• **What you have to do**
Please recast the rows below as a JSON list of strings, one string for each line, skipping blank lines and leaving out the pictures.

--- Records shown ---

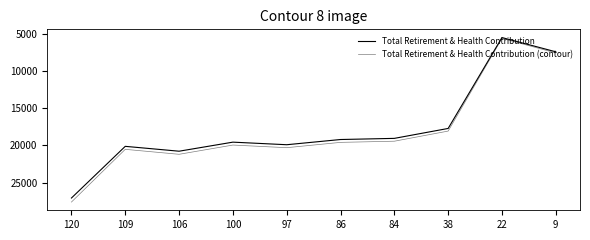

Does the chart display data point markers on the line(s)?

No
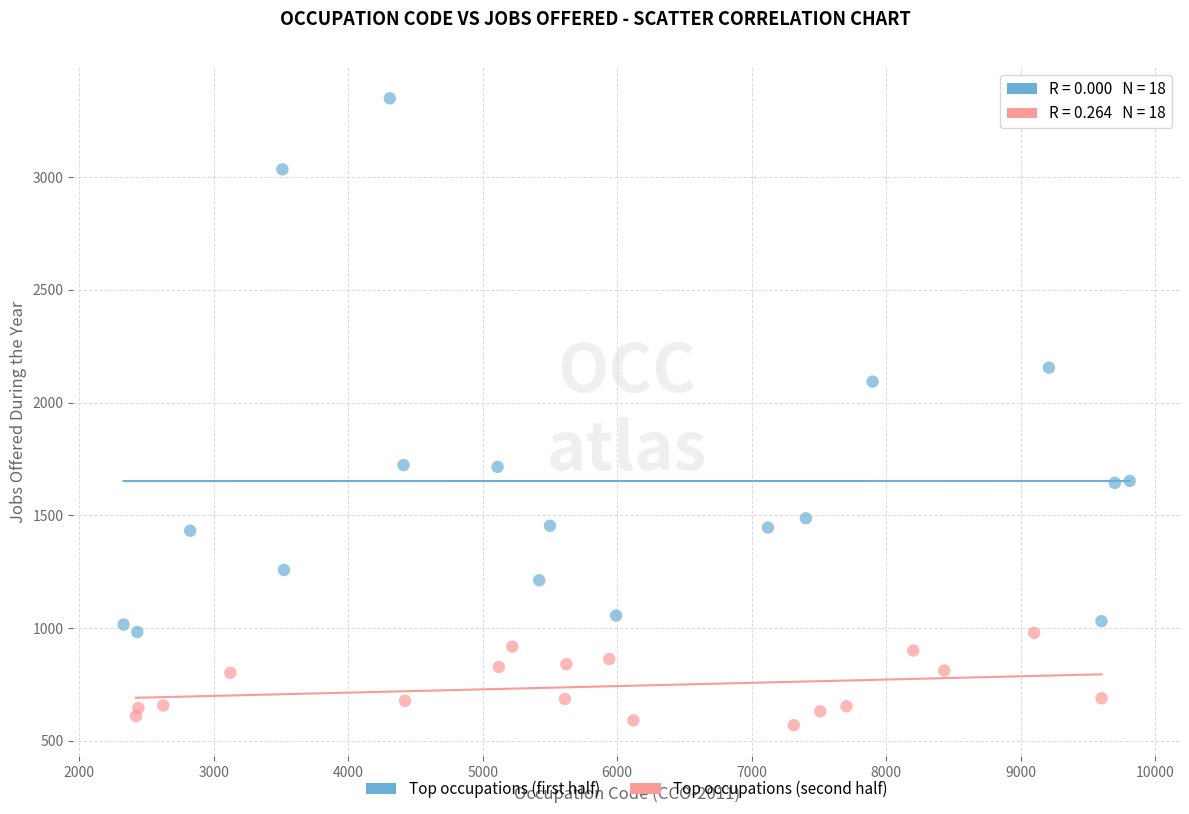

Which series contains the highest Y value?

Top occupations (first half)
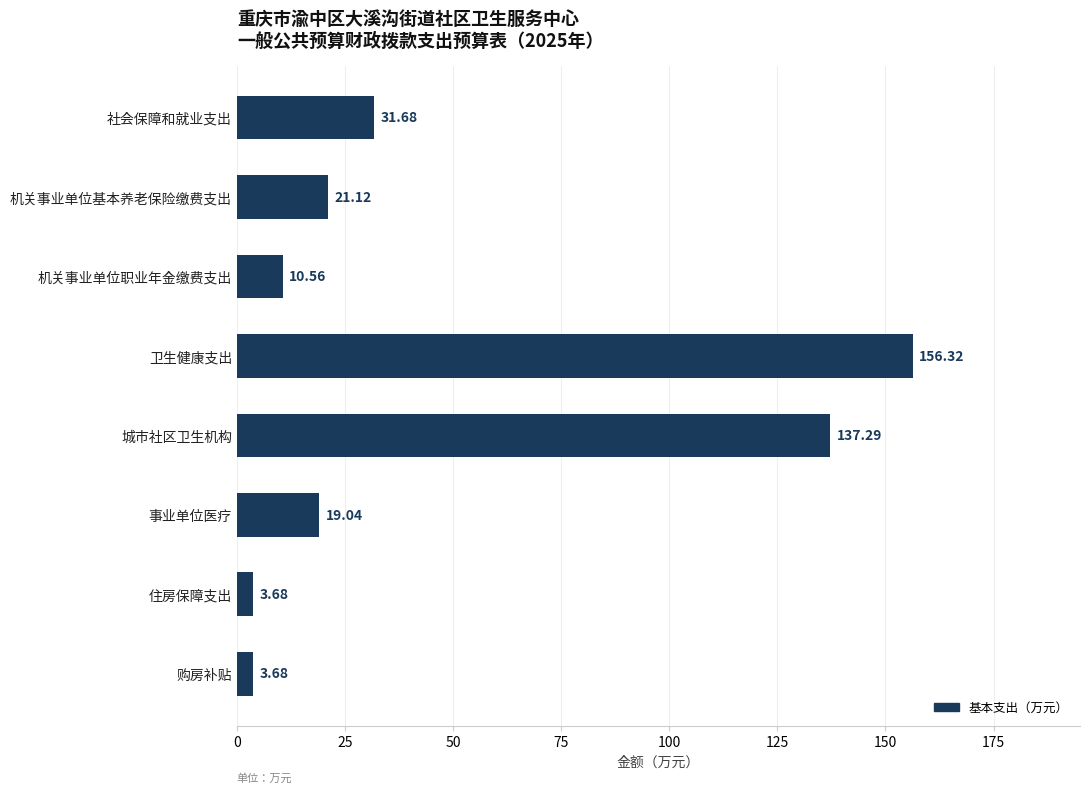

Which category has the highest value across all series?

卫生健康支出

---

• **Expected answer**
[
  "Does the chart display data point markers on the line(s)?",
  "No",
  "Which series contains the highest Y value?",
  "Top occupations (first half)",
  "Which category has the highest value across all series?",
  "卫生健康支出"
]